Scan the material for the word "white", then return every line where it appears.

________________

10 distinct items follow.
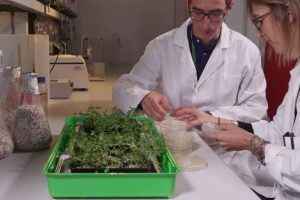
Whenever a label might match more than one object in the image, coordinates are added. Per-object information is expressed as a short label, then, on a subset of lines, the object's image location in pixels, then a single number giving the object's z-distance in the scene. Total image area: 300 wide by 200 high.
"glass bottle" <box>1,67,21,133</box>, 1.19
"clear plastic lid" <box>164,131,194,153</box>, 1.16
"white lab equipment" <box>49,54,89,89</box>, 2.73
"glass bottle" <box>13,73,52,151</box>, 1.15
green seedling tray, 0.82
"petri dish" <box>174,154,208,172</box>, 1.05
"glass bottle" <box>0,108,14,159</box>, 1.09
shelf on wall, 1.49
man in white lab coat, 1.74
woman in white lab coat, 1.10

________________

* [SOLUTION BELOW]:
"white lab equipment" <box>49,54,89,89</box>, 2.73
man in white lab coat, 1.74
woman in white lab coat, 1.10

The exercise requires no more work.